There was quite a wait for those kinds of appointments, so in the meantime we just kept trying. To be honest, it got to the point where I just couldn't cope with the disappointment every month. Every month was the same. I felt like if I just crossed my legs to stop my period from starting that it would mean I had to be pregnant. Some months I was late, and I would convince myself that this was it. I would wait as long as I could possibly bear before buying a pregnancy testing kit - which was never very long at all - only to find that my period had started by the time I did the test. Every month it was the same crushing disappointment.
One month was different. I was late, but I was determined not to get my hopes up. Mr Man on the other hand needed to know one way or the other. I took the test, and the result was positive. I wrote about it at the time in my other blog:
Mr Man, on the other hand, was impatient for an answer. Saturday night I took a test, but the faint blue line which threw me into panic wasn’t even visible to Mr Man with his glasses in another room and with poor night lighting. He was satisfied enough to get a good nights sleep.

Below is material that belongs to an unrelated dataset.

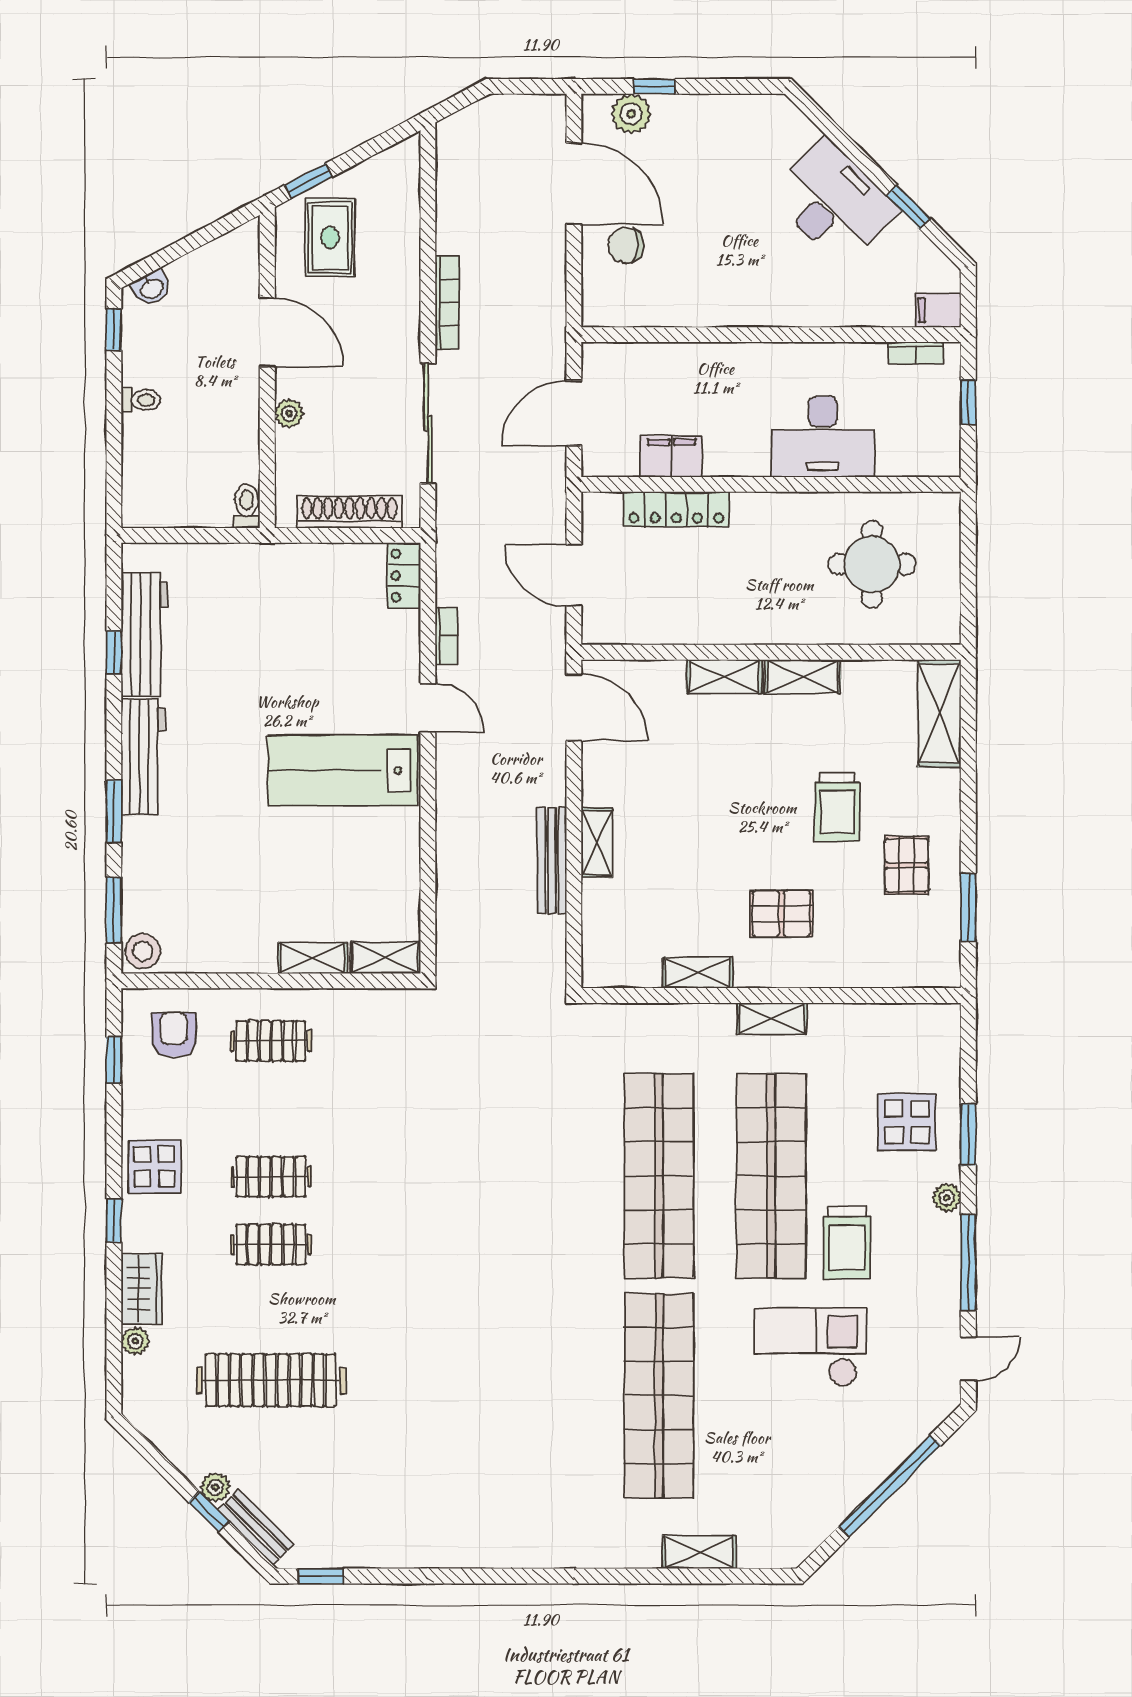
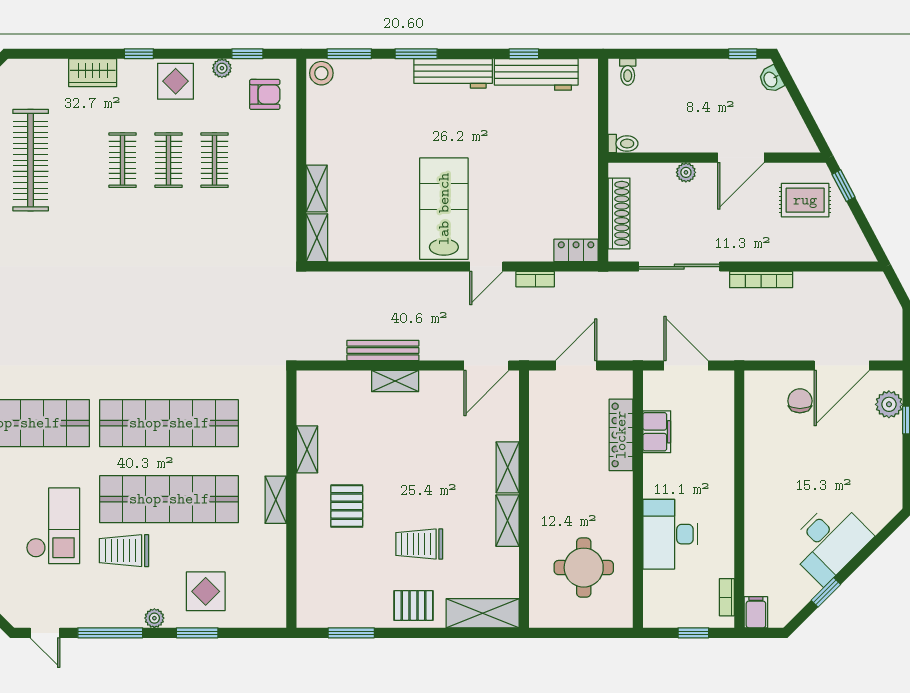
toilet: (141, 400) -> (628, 72), moved
pallet: (907, 865) -> (413, 605), moved
clothes rail: (271, 1041) -> (215, 160), moved
plant: (135, 1341) -> (222, 68), moved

I, on the other hand, was awake for a good deal longer, worrying about how he would react once he realised the truth.
I had to confess my concerns to him the following day, and after the initial shock and panic had worn off he seemed fine. The line was very faint though, and I needed to be sure. I took another test this morning… actually I’ve taken five in all over this weekend, and the only test to give a positive result was the first one I took, which was what started all this confusion in the first place.

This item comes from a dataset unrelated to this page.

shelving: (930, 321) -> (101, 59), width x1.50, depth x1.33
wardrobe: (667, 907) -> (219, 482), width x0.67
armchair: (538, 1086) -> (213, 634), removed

I can't remember why I was in a panic, considering it was what I had wanted for so long. Mr Man was never very keen though, and only ever agreed to it for my happiness. By the end of this little episode I was an emotional wreck. My period started, and then it stopped again. I didn't know what to think. I was clinging on to every bit of hope there was. Finally my period started properly and I knew it was over. As disappointed as I was, I was also relieved. I couldn't cope with the emotional roller coaster that trying for a baby caused. As strange as it sounds, I actually found it easier to come to terms with the thought of never having a baby than the continual disappointment every month from not falling pregnant. In a way, I gained strength from making the decision to remain childless, instead of the choice being taken from me every month. Besides, Mr Man and I have both suffered relapses since then, and I know we wouldn't cope with the responsibility of raising a child. So I found hobbies.

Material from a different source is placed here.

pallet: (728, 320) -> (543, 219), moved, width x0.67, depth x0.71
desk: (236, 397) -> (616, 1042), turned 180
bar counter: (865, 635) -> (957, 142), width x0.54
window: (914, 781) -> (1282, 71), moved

Hobbies? That sounds like such a shallow replacement. But I also enjoy the company of my nieces and nephews as often as I can, and I tell them that I wouldn't be able to love them as much as I do if I had children of my own. I do love my nieces and nephews, and seeing them doesn't cause me pain, only joy. But babies... there's just something about babies.
Coping with being childless has meant that my brain has switched off all maternal instincts. I'm not interested in pretty baby clothes, and I find I have to remind myself to even look at the baby and say something nice when I bump into someone I know in town pushing a pram. My brain is obviously trying to protect me, and it does a very good job of it; I hardly ever think about babies these days. But then there are those times when I just can't avoid it, and it's painful. Life would be so much easier if everyone I knew just stopped having babies.